Envato is in a tough position. I know they want to make things better. They do know the things they need to do and should be doing to make things better. I know because i’ve had conversations with them about it.
But, in order to make things better they are going to need to make some decisions that many sellers will not like. Decisions that will not be popular within their seller community. Decisions that could change the types of products that are allowed to be sold on the marketplaces. Marketplaces that have been extremely successful from a monetary standpoint for Envato. That is fucking scary.
I’ve been a critic of the problems caused by ThemeForest and Code Canyon about as long as anyone in the WordPress community. It has a direct impact on my business.
Negative impact aside, I don’t hate Envato or the concept of marketplaces. I have no personal issues with the individuals at Envato or the sellers. I just don’t like that it is 2015 and once again we are still having this extremely repetitive online debate once again.
Pointing fingers doesn’t make things better. Solutions to problems make things better. We know the solution.
What will make things better is implementing and enforcing best practices and requiring sellers to adhere to them if they wish to benefit from the huge reach that their marketplaces provide to their sellers.
The problem is the solution is going to be painful. For sellers and for Envato. But sooner or later it has to be done. Will it suck short term for those caught in the middle? Absolutely. But in the long run Envato, the sellers and the entire WordPress ecosystem will be far better off because of it.
You are right Carl, that’s what I meant with education being the key. Envato should set stricter rules but I guess things like that take time.

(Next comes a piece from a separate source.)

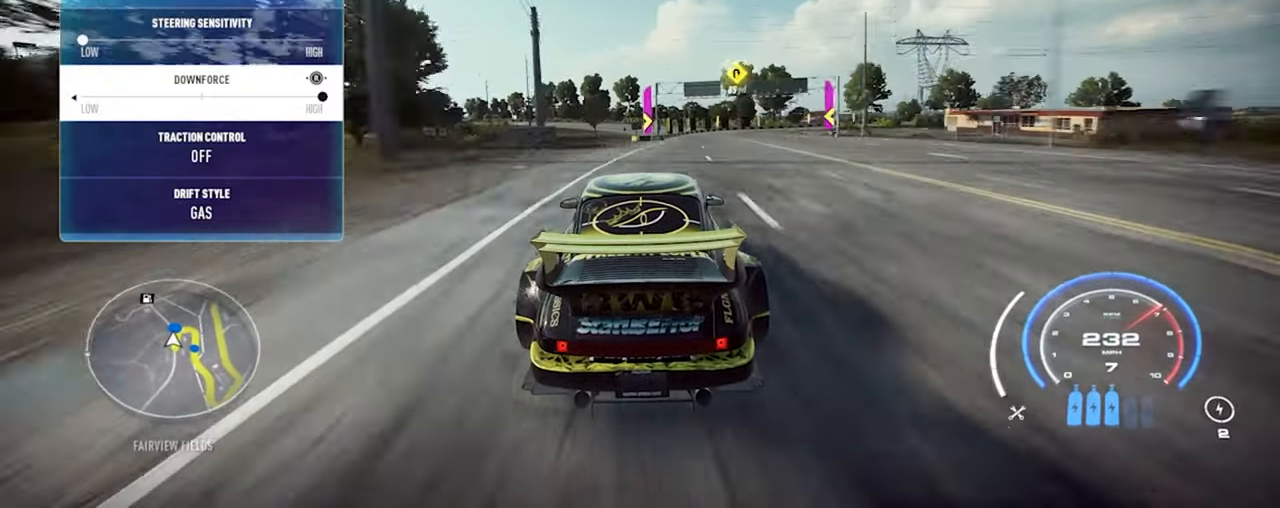
{"buttons": ["R2"], "left_stick": "up-right", "right_stick": "center", "events": [[133, "R2", "up"], [233, "R2", "down"]]}
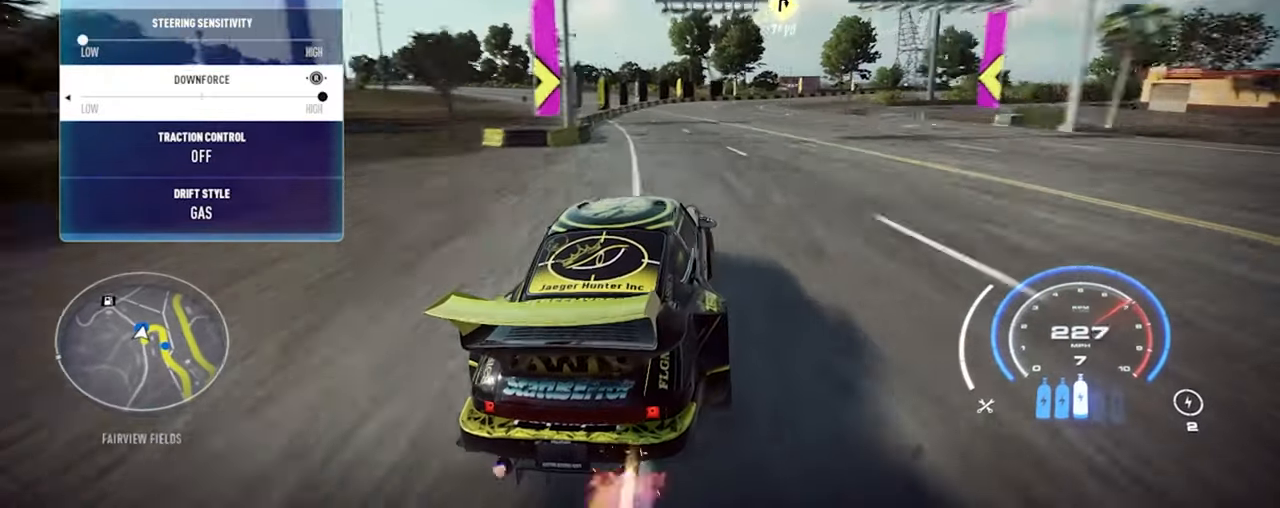
{"buttons": ["R2"], "left_stick": "right", "right_stick": "center", "events": [[266, "left_stick", "right"]]}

They do take time. But it’s 2015 and this is a conversation that has come up every year for at least the past 2 and really as long as ThemeForest and CodeCanyon have been selling WordPress products. Conversation doesn’t fix the problem. Action fixes the problem.
It’s not going to happen any time soon (me thinks).
They have a lot in their plate right now. Not sure if you are familiar with the new way Envato is handling taxes, fees etc. but with the new system, there are authors (especially elite authors with 6 & 7 figure sales) who are simply exposed to legal issues in many countries around the world.
I guess this is on top of their list right now which means (speculating here) that we won’t be seeing any new rules anytime soon.